--- START Passage provided ---

ROAS vs SVI Comparison

Feature	ROAS	SVI (Layer 3 Switch)
Hardware required	Router + switch	Layer 3 switch only
Number of physical links	1 trunk	Internal (no physical inter-VLAN link)
Bandwidth bottleneck	Single physical link	None — routed in hardware
Throughput	Limited by trunk link speed	Line rate
Scalability	Poor (many VLANs = same bottleneck)	Good
Cost	Lower (reuses existing router)	Higher (L3 switch costs more than L2)
Typical use case	Small branch, lab	Enterprise, distribution layer

SVI is the preferred design for any environment where inter-VLAN throughput matters. ROAS is a useful lab exercise and is still viable for very small deployments with light inter-VLAN traffic.

Troubleshooting Inter-VLAN Routing

SVI stays down/down

Check that the VLAN exists: show vlan brief — VLAN must be in active state
Check that at least one port in the VLAN is up/up: show interfaces status
Check that ip routing is enabled: show ip route — if you only see static/connected from management, routing may not be enabled

Hosts cannot reach the default gateway

Confirm the SVI or subinterface IP is up/up: show interfaces vlan 10
Confirm the host’s default gateway matches the SVI IP exactly
Check for an access port VLAN mismatch: show interfaces Fa0/1 switchport — access VLAN must match

ROAS — inter-VLAN traffic not forwarded

Verify trunk is up: show interfaces trunk — both VLANs must appear in “VLANs allowed and active”

--- END Passage provided ---
--- START Entries provided ---

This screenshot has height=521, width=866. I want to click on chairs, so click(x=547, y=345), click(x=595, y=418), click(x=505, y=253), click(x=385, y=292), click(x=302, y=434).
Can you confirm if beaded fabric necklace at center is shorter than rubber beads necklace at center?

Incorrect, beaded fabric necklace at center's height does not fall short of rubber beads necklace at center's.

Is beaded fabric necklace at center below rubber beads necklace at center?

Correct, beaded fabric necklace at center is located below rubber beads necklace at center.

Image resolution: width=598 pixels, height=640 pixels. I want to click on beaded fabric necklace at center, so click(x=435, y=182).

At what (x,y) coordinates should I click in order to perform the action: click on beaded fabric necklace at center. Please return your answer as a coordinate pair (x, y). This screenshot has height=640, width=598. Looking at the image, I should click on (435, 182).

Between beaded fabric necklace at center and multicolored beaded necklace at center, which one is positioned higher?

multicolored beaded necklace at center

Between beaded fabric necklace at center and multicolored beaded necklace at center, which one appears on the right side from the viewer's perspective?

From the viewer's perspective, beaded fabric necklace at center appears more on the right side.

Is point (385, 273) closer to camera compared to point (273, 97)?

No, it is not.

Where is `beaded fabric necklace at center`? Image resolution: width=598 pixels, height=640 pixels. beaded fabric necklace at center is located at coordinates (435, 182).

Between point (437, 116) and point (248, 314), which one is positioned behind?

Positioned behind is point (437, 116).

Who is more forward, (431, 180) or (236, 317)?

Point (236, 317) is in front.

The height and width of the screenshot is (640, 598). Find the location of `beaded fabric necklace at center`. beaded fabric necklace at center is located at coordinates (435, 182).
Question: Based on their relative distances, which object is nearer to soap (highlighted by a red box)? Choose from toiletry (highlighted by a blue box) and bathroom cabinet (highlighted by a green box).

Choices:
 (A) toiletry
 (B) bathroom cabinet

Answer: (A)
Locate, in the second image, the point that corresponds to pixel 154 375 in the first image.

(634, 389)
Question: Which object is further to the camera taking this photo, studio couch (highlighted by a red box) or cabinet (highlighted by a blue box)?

--- END Entries provided ---

What you will do:
- 1) Please extract the portion of the inter-VLAN routing text between "ROAS vs SVI" and "physical inter-VLAN link)", inclusive.
- 2) Summarize the inter-VLAN routing text in two sentences.

Answers to the exercises:
- 1)
ROAS vs SVI Comparison

Feature	ROAS	SVI (Layer 3 Switch)
Hardware required	Router + switch	Layer 3 switch only
Number of physical links	1 trunk	Internal (no physical inter-VLAN link)

- 2) ROAS needs a router plus a switch joined by a single trunk that limits throughput and scalability, while SVI routing on a Layer 3 switch runs at line rate and scales well but costs more. SVI is preferred wherever inter-VLAN throughput matters and ROAS remains viable for labs and very small deployments, and the text then lists checks for an SVI that stays down/down, hosts that cannot reach the default gateway, and ROAS traffic that is not forwarded.